* Assignment
Exact copy, no pictures: repeat the data that follows.

* Page segmentation data
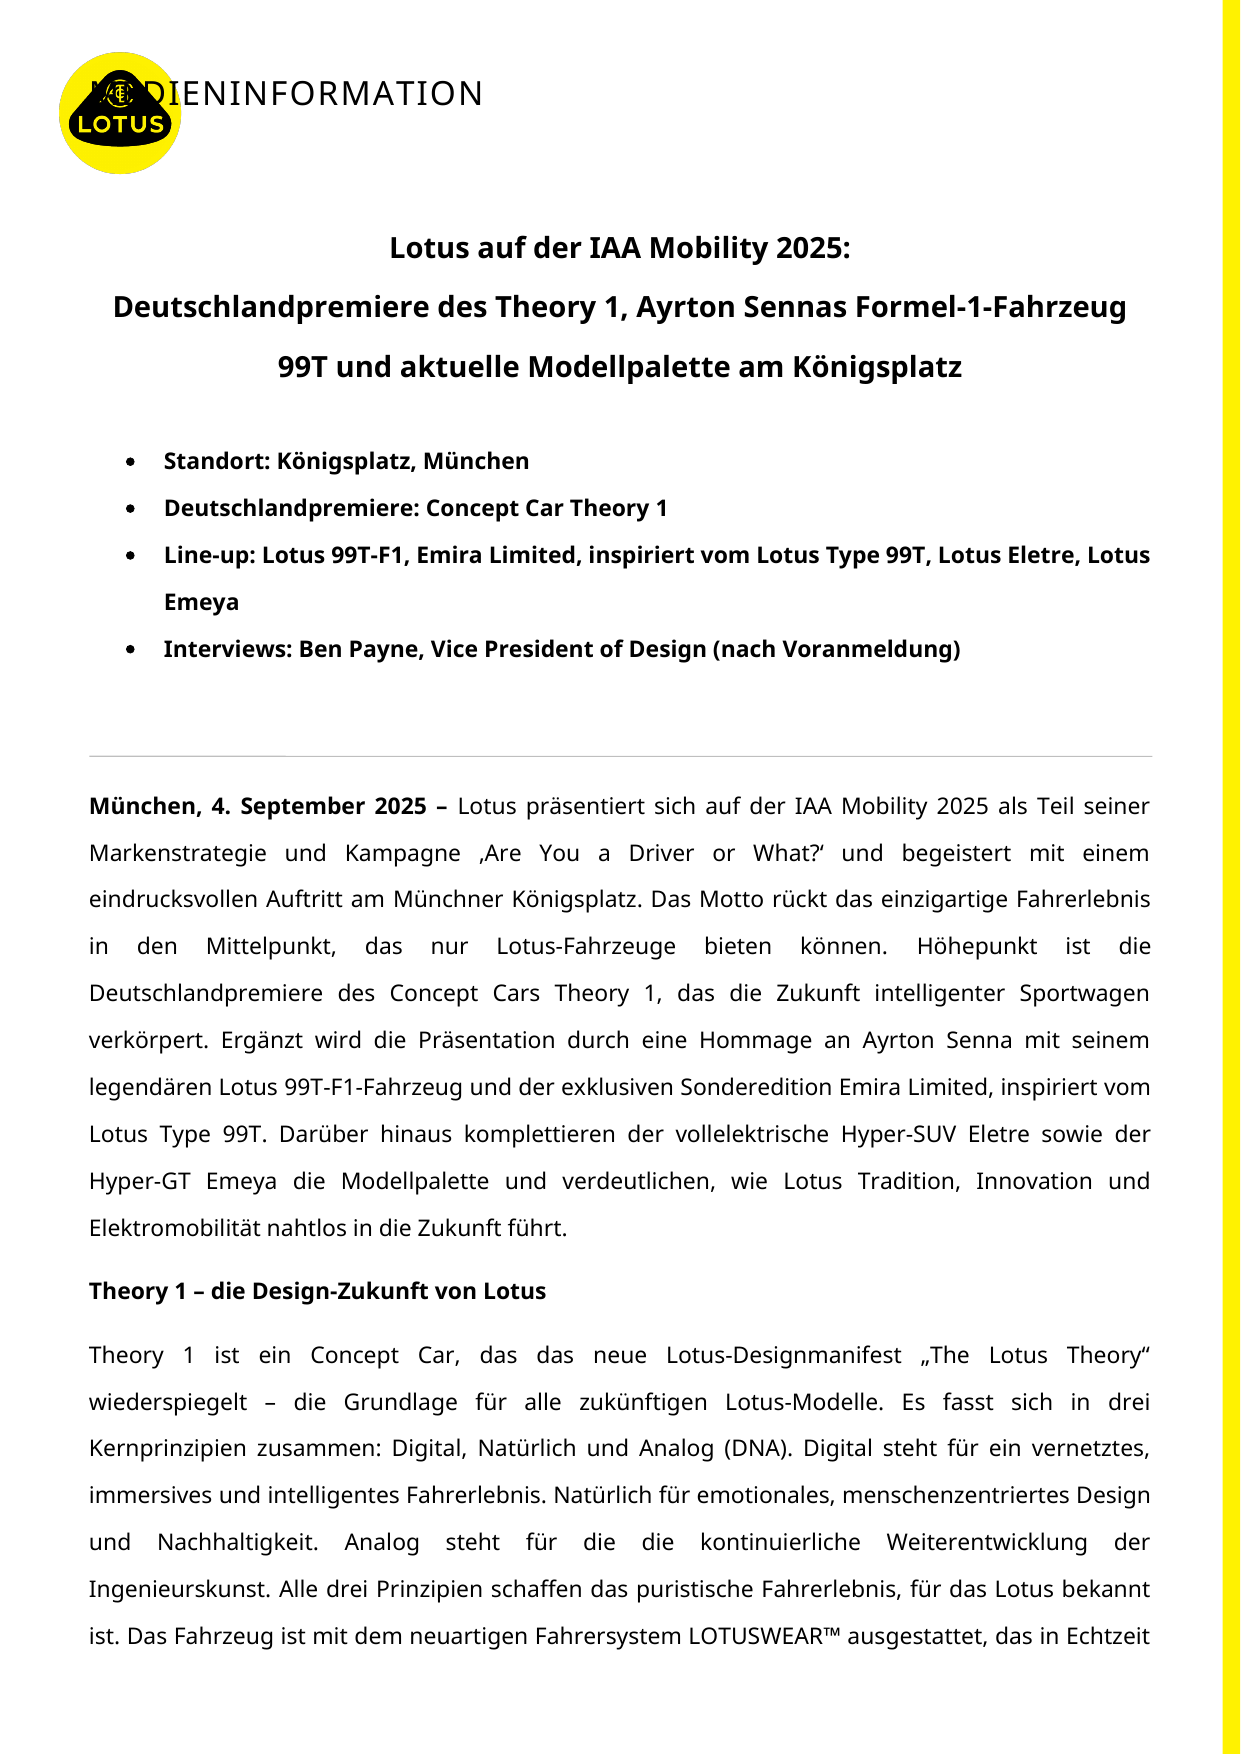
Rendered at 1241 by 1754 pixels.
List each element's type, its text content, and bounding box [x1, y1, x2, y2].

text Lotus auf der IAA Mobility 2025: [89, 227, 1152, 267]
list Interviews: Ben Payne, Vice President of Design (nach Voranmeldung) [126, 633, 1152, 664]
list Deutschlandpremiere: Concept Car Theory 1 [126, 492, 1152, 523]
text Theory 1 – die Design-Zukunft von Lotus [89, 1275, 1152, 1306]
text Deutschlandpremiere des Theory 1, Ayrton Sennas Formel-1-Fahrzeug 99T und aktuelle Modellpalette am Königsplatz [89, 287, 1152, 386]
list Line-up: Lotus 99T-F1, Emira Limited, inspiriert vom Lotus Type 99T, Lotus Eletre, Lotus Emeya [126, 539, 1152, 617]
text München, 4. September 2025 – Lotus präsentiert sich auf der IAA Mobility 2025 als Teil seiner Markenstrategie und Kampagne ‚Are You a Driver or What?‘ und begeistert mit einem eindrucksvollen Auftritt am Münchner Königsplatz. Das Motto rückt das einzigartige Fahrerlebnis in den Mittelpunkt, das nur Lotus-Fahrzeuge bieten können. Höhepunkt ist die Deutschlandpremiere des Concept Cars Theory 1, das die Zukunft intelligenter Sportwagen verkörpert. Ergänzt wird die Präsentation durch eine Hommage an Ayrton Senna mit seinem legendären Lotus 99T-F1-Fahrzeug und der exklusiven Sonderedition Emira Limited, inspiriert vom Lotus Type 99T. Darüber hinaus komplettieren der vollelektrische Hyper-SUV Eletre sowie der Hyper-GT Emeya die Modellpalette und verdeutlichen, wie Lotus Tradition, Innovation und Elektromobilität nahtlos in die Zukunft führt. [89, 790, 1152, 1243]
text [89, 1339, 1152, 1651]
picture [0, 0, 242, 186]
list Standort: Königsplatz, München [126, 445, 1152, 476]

* Solution to this exercise
Rendered at 1241 by 1754 pixels.
List each element's type, its text content, and bounding box [x1, y1, x2, y2].

text Lotus auf der IAA Mobility 2025: [89, 227, 1152, 267]
list Interviews: Ben Payne, Vice President of Design (nach Voranmeldung) [126, 633, 1152, 664]
list Deutschlandpremiere: Concept Car Theory 1 [126, 492, 1152, 523]
text Theory 1 – die Design-Zukunft von Lotus [89, 1275, 1152, 1306]
text Deutschlandpremiere des Theory 1, Ayrton Sennas Formel-1-Fahrzeug 99T und aktuelle Modellpalette am Königsplatz [89, 287, 1152, 386]
list Line-up: Lotus 99T-F1, Emira Limited, inspiriert vom Lotus Type 99T, Lotus Eletre, Lotus Emeya [126, 539, 1152, 617]
text München, 4. September 2025 – Lotus präsentiert sich auf der IAA Mobility 2025 als Teil seiner Markenstrategie und Kampagne ‚Are You a Driver or What?‘ und begeistert mit einem eindrucksvollen Auftritt am Münchner Königsplatz. Das Motto rückt das einzigartige Fahrerlebnis in den Mittelpunkt, das nur Lotus-Fahrzeuge bieten können. Höhepunkt ist die Deutschlandpremiere des Concept Cars Theory 1, das die Zukunft intelligenter Sportwagen verkörpert. Ergänzt wird die Präsentation durch eine Hommage an Ayrton Senna mit seinem legendären Lotus 99T-F1-Fahrzeug und der exklusiven Sonderedition Emira Limited, inspiriert vom Lotus Type 99T. Darüber hinaus komplettieren der vollelektrische Hyper-SUV Eletre sowie der Hyper-GT Emeya die Modellpalette und verdeutlichen, wie Lotus Tradition, Innovation und Elektromobilität nahtlos in die Zukunft führt. [89, 790, 1152, 1243]
text [89, 1339, 1152, 1651]
picture [0, 0, 242, 186]
list Standort: Königsplatz, München [126, 445, 1152, 476]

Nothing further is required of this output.